Responding to physicians' cries for more market leverage, Rep. Henry Hyde (R-Ill.) has drafted legislation that would give physicians and other providers antitrust relief to form networks to deal collectively with payers.
MODERN HEALTHCARE obtained a copy of the bill, which surfaced last week in Washington. It's expected to be formally introduced shortly in the House, with a hearing to be scheduled as soon as the end of February.
The legislation comes despite the fact that dozens of physician networks have formed under existing antitrust laws and enforcement policies.
The Federal Trade Commission, for example, last week released yet another favorable antitrust ruling on a proposed physician network. The ruling, which dealt with a group of New Orleans urologists, is at least the 22nd favorable physician network ruling released by the FTC or Justice Department since 1993 (Jan. 8, p. 40).
The Hyde bill, as drafted, would require the FTC and Justice Department to review the actual competitive effects of a physician network rather than considering certain networks automatically illegal as price-fixing conspiracies.
In antitrust parlance, it means networks would undergo a "rule of reason" analysis, and the activities of the networks would no longer be illegal per se.
Similar antitrust relief language was part of the compromise federal budget bill that Congress passed last November but was vetoed by President Clinton. A provision in the bill, backed by the American Medical Association, would have allowed certain physician networks, now considered illegal per se, to contract with Medicare-certified provider-sponsored networks. The AMA ultimately wanted the antitrust relief extended to contract negotiations with all payers, not just Medicare.
Although the measure never made it into law, it prompted the FTC to reconsider its approach to analyzing physician networks (Dec. 11, 1995, p. 24).
Under current law and enforcement pol-icies, physicians can form contracting net-works if they meet certain conditions. The conditions are designed to ensure that the physicians don't monopolize a market or act as a single economic unit rather than a group of conspiring competitors.
For example, participation in a nonexclusive physician network, or network that allows physicians to participate in other networks, is limited to 30% of a particular medical specialty in a given geographic market. Also, participating physicians must share substantial financial risk in the network.
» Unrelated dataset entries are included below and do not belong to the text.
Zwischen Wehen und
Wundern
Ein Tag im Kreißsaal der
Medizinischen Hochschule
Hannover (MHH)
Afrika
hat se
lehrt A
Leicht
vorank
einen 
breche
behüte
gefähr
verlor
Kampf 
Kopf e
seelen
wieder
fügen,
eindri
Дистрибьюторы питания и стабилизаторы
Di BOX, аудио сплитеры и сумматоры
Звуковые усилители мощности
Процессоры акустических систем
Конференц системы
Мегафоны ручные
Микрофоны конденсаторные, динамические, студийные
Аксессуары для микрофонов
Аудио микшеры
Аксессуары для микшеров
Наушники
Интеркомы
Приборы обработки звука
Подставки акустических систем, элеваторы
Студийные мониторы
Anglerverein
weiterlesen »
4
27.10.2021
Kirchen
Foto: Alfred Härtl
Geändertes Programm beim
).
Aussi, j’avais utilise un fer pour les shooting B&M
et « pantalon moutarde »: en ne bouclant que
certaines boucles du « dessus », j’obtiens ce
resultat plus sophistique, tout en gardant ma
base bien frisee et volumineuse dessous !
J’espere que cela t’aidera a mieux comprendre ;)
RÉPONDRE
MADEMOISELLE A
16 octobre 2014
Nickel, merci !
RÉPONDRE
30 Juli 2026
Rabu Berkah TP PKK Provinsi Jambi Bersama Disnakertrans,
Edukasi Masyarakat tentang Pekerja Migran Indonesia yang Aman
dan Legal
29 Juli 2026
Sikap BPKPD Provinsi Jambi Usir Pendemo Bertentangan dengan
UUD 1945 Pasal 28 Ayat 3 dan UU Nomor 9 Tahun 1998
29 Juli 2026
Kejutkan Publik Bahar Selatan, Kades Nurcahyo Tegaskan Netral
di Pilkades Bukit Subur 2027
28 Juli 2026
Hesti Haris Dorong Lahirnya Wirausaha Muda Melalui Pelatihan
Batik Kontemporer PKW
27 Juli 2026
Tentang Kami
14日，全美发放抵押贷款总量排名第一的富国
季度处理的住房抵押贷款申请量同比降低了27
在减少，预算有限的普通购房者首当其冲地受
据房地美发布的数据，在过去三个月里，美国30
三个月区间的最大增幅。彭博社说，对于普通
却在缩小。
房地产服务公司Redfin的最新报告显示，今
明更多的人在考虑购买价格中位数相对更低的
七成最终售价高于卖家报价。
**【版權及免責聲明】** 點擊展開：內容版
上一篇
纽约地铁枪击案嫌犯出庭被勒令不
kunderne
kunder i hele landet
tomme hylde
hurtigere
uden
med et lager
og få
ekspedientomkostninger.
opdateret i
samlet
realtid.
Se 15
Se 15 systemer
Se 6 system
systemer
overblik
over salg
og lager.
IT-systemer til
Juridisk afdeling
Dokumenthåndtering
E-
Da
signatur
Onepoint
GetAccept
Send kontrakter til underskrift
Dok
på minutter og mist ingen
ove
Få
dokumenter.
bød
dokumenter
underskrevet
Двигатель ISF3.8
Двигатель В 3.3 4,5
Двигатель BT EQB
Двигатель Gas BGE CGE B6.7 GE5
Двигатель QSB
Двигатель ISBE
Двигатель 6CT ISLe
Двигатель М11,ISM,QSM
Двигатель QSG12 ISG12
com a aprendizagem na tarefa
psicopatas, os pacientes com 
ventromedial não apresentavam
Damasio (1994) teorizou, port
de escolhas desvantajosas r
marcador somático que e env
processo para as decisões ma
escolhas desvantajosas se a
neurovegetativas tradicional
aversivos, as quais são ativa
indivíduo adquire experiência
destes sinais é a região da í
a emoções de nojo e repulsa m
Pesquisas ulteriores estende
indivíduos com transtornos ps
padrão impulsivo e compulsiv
They can do this by accepting capitated payment rates or creating other financial incentives, such as "withholds" from physician payments.
Physician networks that don't meet these conditions or use a third party, or "messenger," to collectively negotiate with payers may be charged with price-fixing conspiracies, which are per se violations of the antitrust laws.
Under Hyde's legislation, however, those same networks "shall not be deemed illegal per se. Such conduct shall be judged on the basis of its reasonableness, taking into account all relevant factors affecting competition, including the effects on competition in properly defined markets."
The bill defines provider broadly and could include hospitals that form contracting networks. And it would apply to networks contracting with all payers, not just Medicare.
The bill would require the FTC and Justice Department to issue guidelines on how they would review physician and provider networks under the rule of reason approach.
An AMA spokeswoman said the association is working with Hyde's staff on the bill but hasn't decided whether to endorse it.
Kathleen Kenyon, director of legal affairs and systems integration for the American Group Practice Association, said the legislation is unnecessary because it pushes the FTC and Justice Department in the same direction that they're moving already.
"We're interested in getting to the same place, but the statutory route is not the route to go," she said. "We could end up with an unnecessary statute with unintended consequence."
Kenyon said legislation that prescribes what the agencies should do may result in less flexible antitrust enforcement policies.